Friday, November 23, 2007

Thanksgiving in Mexico

Yesterday was Thanksgiving, the first I've ever spent spent away from a family gathering. How come it took so long? My wife asked if this might be the most memorable one we've ever spent - without a doubt it is. The highlight was getting fresh frambuesas (raspberries) directly from the farms near Jocotapec, the western most town along the Lake Chapala shore. From across the lake in Ajijic you can see the shimmering reflection of the white plastic toldos (sunshades) that cover the rows of berries. Pick a farm, drive up a dirt road and look for a sorting hut between the rows. You need to bring your own pail, and hopefully they've got extra berries to sell you. What the sorters do is set aside the ripe berries as they pack the unripe ones for export to the US; the best berries are the rejects.
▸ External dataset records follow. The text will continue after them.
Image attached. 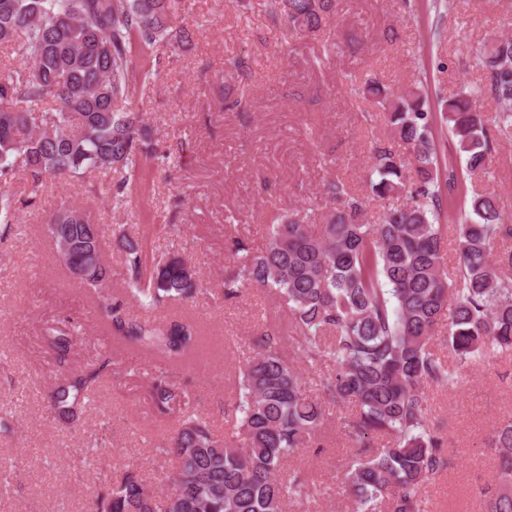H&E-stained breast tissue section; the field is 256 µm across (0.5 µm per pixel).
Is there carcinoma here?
Masks as SVG:
<instances>
[{
	"label": "carcinoma",
	"instance_id": "carcinoma-1",
	"mask_svg": "<svg viewBox=\"0 0 512 512\" xmlns=\"http://www.w3.org/2000/svg\"><path fill=\"white\" fill-rule=\"evenodd\" d=\"M339 2L274 0V10L310 34ZM181 11L182 0H0V45L13 46L30 63L23 74L0 76V176L20 162L36 191L49 177L112 172L119 179L101 184L99 194L122 196L151 146L143 114L119 108L129 95L132 45L149 50L166 42L187 50L190 30L174 25ZM476 65L484 82L441 101L464 166L439 160L424 84L400 94L368 79L354 92L383 109L390 136L408 146L409 156L374 142L365 183L373 196L402 203L373 224L364 198L336 179L324 185L333 208L321 233L310 229V209L293 207L268 216L262 250L232 240L224 298L250 288L274 293L287 309L302 362L312 369L331 365L319 380L322 397L355 404L346 423L360 449L343 477L349 512H426L424 486L451 461L430 424L425 388L454 387L464 365L512 353V250L496 258L490 252L493 241L512 240V224L502 223L494 196L468 187L472 176L488 173L496 137L512 135V39L485 44ZM484 99L498 105L495 137L480 110ZM49 100L55 108L33 118ZM452 197L469 209L456 225L458 276L450 279L439 218ZM12 211L11 196L1 193L0 234L14 230ZM45 232L67 270L71 260L61 242L76 246L85 266L80 284L93 292L112 339L162 363L148 390L155 409L179 408L178 427L159 449L176 463L168 492L158 495L128 470L97 493L96 512H286L290 502L308 506L325 496L306 472L288 467L317 444L325 412L305 395L302 373L279 337H261L256 354L239 367L234 416L218 435L166 370L201 361L200 325L187 316L134 317L114 299L115 271L90 212L63 201ZM119 250L124 295L139 305L155 310L198 293V272L182 257L173 254L147 269L140 242L124 233ZM450 300L444 360L430 342ZM44 341L63 361L73 333L49 327ZM109 366L107 356L95 370L62 374L47 392L53 418L73 421ZM379 438L386 444L368 452ZM491 458L498 478L479 490L485 512H512V420L497 429Z\"/></svg>",
	"mask_w": 512,
	"mask_h": 512
}]
</instances>
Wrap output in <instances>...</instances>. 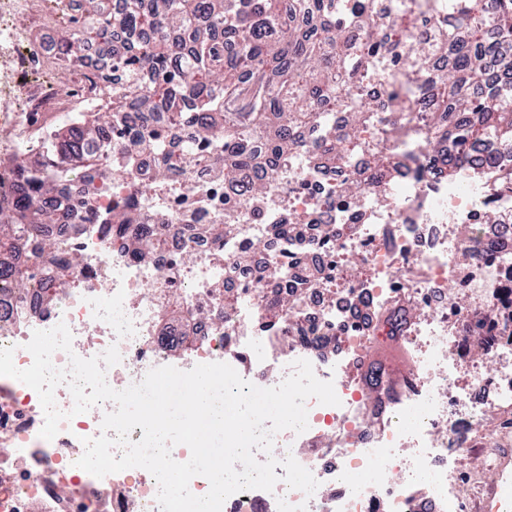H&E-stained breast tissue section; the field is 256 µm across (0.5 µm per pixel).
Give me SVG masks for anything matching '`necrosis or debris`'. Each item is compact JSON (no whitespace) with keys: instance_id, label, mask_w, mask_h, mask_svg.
I'll return each mask as SVG.
<instances>
[{"instance_id":"4bbe7bcc","label":"necrosis or debris","mask_w":512,"mask_h":512,"mask_svg":"<svg viewBox=\"0 0 512 512\" xmlns=\"http://www.w3.org/2000/svg\"><path fill=\"white\" fill-rule=\"evenodd\" d=\"M41 0H0V132L29 140L30 112L64 120L111 106L98 80L106 51L84 47L86 65L68 99L52 76L58 64L54 28L36 23ZM423 74L382 59L363 81L381 116L394 87ZM300 151L265 176V204L238 200L226 238L206 229L224 217L232 196L207 164L193 173L155 176L151 155L126 161L98 199L100 215L80 224H45L56 243L41 262L42 285L0 291V348L14 347L17 368L33 358L34 331L66 324L72 350L91 358L117 346L121 361L108 384L123 390L153 368L189 370L223 362L246 381L279 385L292 364L308 360L333 382L339 405L307 402L308 428L278 433L267 457H294L319 486L313 495L277 483L273 491L230 496L222 512H486L481 458L498 473L512 464V190L496 187L512 162L487 164L484 145L447 169L429 163L425 140L393 151L380 184L339 194V178L310 150L315 134H298ZM143 194L140 221L116 232L102 220L121 199ZM297 222L302 241L287 244L279 225ZM150 231L159 247L145 261L130 244ZM81 257L76 285H52L56 269ZM287 258L288 280L275 283ZM279 288L292 302L268 309ZM187 320L162 325L167 300ZM191 345L182 349V334ZM377 388H368L370 373ZM112 402L63 421L53 440L40 431L45 415L32 388L0 376V512H160L159 486L142 468L102 478L77 467L84 439L101 433Z\"/></svg>"}]
</instances>
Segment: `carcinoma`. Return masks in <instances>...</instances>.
I'll return each mask as SVG.
<instances>
[{
	"label": "carcinoma",
	"instance_id": "obj_1",
	"mask_svg": "<svg viewBox=\"0 0 512 512\" xmlns=\"http://www.w3.org/2000/svg\"><path fill=\"white\" fill-rule=\"evenodd\" d=\"M78 2V8L61 14L58 53L66 73L77 68L85 43H108L117 25L149 29L153 36L109 56L99 75L103 88L112 87L114 69L128 79L110 111L66 119L37 142L35 163L14 156L11 167L21 171L25 191L0 192V248L23 244L41 224L81 222L93 212L101 191L96 186L62 213L47 209L42 199L69 181L92 177L112 159L115 144L128 158L152 153L161 174L171 167L191 169L193 142L204 141L215 153L216 170L235 183L242 170L294 153L292 131L307 125L318 129L313 146L323 149L337 170L344 165L345 139L327 136V113L339 108L350 114V138L369 119L370 104L357 88L382 44L374 39L366 0H350L349 7L344 0H129L122 13L112 12L103 0ZM392 2L393 25L405 34L402 44L389 45L387 52L421 71L431 57L448 53L451 66L427 88L406 86L394 96L398 119L382 128L385 140L406 144L418 132L417 107L426 100L431 123L425 136L436 162H441V142L449 138L461 147L490 138L492 156H512V83L486 78L479 66L486 48L459 40L460 31L476 27L484 13L512 43V0H429L435 15L448 5V20L438 24L430 42L417 39L407 0ZM226 28L239 34L236 51L227 58L214 39ZM168 29L178 32L177 40L170 39ZM144 72L151 78V98L130 106L126 100L136 95ZM157 110L174 114L163 133L151 125L149 114ZM134 129L136 135H129ZM181 129L186 135L175 156L166 139ZM138 220L128 204L109 212L107 223ZM53 246L44 239L23 263L0 269V289L32 287V268Z\"/></svg>",
	"mask_w": 512,
	"mask_h": 512
}]
</instances>
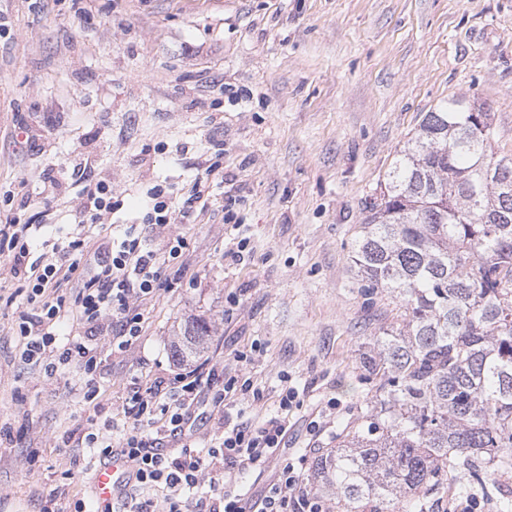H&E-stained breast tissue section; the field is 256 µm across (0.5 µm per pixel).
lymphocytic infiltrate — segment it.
<instances>
[{
  "label": "lymphocytic infiltrate",
  "instance_id": "f902f5d3",
  "mask_svg": "<svg viewBox=\"0 0 512 512\" xmlns=\"http://www.w3.org/2000/svg\"><path fill=\"white\" fill-rule=\"evenodd\" d=\"M204 197L200 187L176 199L166 187L154 186L145 205L144 224L161 226L175 220H191ZM32 226L10 219L0 225V256L9 265L13 277L24 281L32 306L19 324L21 356L28 363L41 364L46 353L56 351L57 323L69 319L85 328L91 337L122 351L138 339L144 327L141 301L154 297L160 289L179 281L180 269L174 265L185 242L176 240L165 249H153L141 238L126 234L112 248V261L84 279L73 301L57 297L62 282L71 280L78 270L71 252L83 248L76 239L61 245L62 261L41 263L31 259ZM113 320L108 333H100L105 315ZM214 375L208 362L184 368L177 379L180 395L166 391L165 378H135L123 407L132 431L120 443L123 453L138 463L137 479L125 498L115 502L113 512H324L322 501L310 495L293 462L288 459L285 437L288 427L283 418L272 417L252 425L224 416V433L218 441L201 452L193 439L200 411L199 396ZM168 437L181 439L179 454L163 446ZM224 473L222 486L214 488L205 501L187 496L205 471ZM272 471L273 478L260 496L251 495L241 482L250 472Z\"/></svg>",
  "mask_w": 512,
  "mask_h": 512
}]
</instances>
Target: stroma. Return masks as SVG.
I'll return each instance as SVG.
<instances>
[{"mask_svg":"<svg viewBox=\"0 0 512 512\" xmlns=\"http://www.w3.org/2000/svg\"><path fill=\"white\" fill-rule=\"evenodd\" d=\"M0 222L40 230L32 248L83 238L82 277L128 227L151 246L182 238L186 276L143 306L145 332L104 348L93 375L46 373L21 357L27 289L0 261V512L92 507L97 449L118 442L134 376L171 377L182 325L213 322L212 390L225 367L261 391L231 410L285 414L303 457L336 447L376 382L361 365L401 321L353 256L366 208L425 113L449 97L491 113L493 150L512 155V0H0ZM211 206L154 230L147 193L188 194L210 159ZM118 206L80 224L88 182ZM248 243L241 263L225 258ZM246 362H236L237 354ZM297 394L289 410L286 388Z\"/></svg>","mask_w":512,"mask_h":512,"instance_id":"1","label":"stroma"}]
</instances>
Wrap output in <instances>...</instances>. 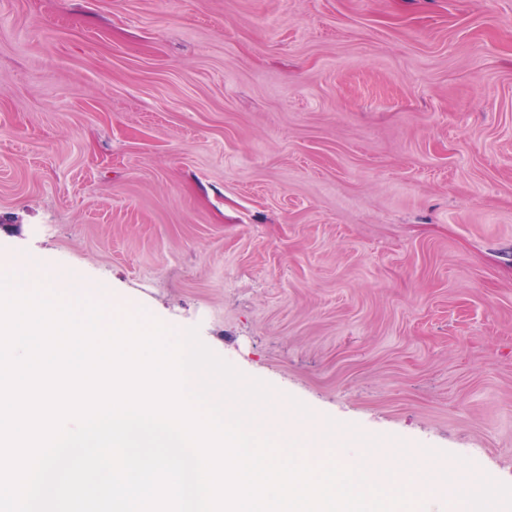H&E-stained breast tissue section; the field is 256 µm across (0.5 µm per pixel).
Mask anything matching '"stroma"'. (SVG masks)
Wrapping results in <instances>:
<instances>
[{"label": "stroma", "mask_w": 512, "mask_h": 512, "mask_svg": "<svg viewBox=\"0 0 512 512\" xmlns=\"http://www.w3.org/2000/svg\"><path fill=\"white\" fill-rule=\"evenodd\" d=\"M0 252L512 512V0H0Z\"/></svg>", "instance_id": "1"}]
</instances>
It took us two tries to find a hut that had any, beating out a couple of other cars with norte americano plates. We picked up a half gallon of the freshest, most delicious berries imaginable, for forty pesos (less than 4 dollars) - about the price you pay for small plastic tray at the supermarket at home.

As Ajijic and Lake Chapala are the winter home to numerous gringos and many of the local restaurants run by expats offer a Thanksgiving feast - we booked a 7 PM seating at Pedro's Gourmet on Calle Ocampo. An absolutely gorgeous day yielded buen tiempos for the evening as we sat outside sipping our limonade and tamarind margarita. We soon enjoyed a sumptuous buffet that included scallion souffle, gorgonzola cheese mashed potatos and as tender a pavo (turkey) as I've ever had. Pedro's grew up in Canada, parents of a Toronto oil executive and a Mexican mother (his father's translator). His madre, determined to bassimulate, learned to cook a Canadian Thanksgiving, and last night's menu was redux of the recipes she had mastered.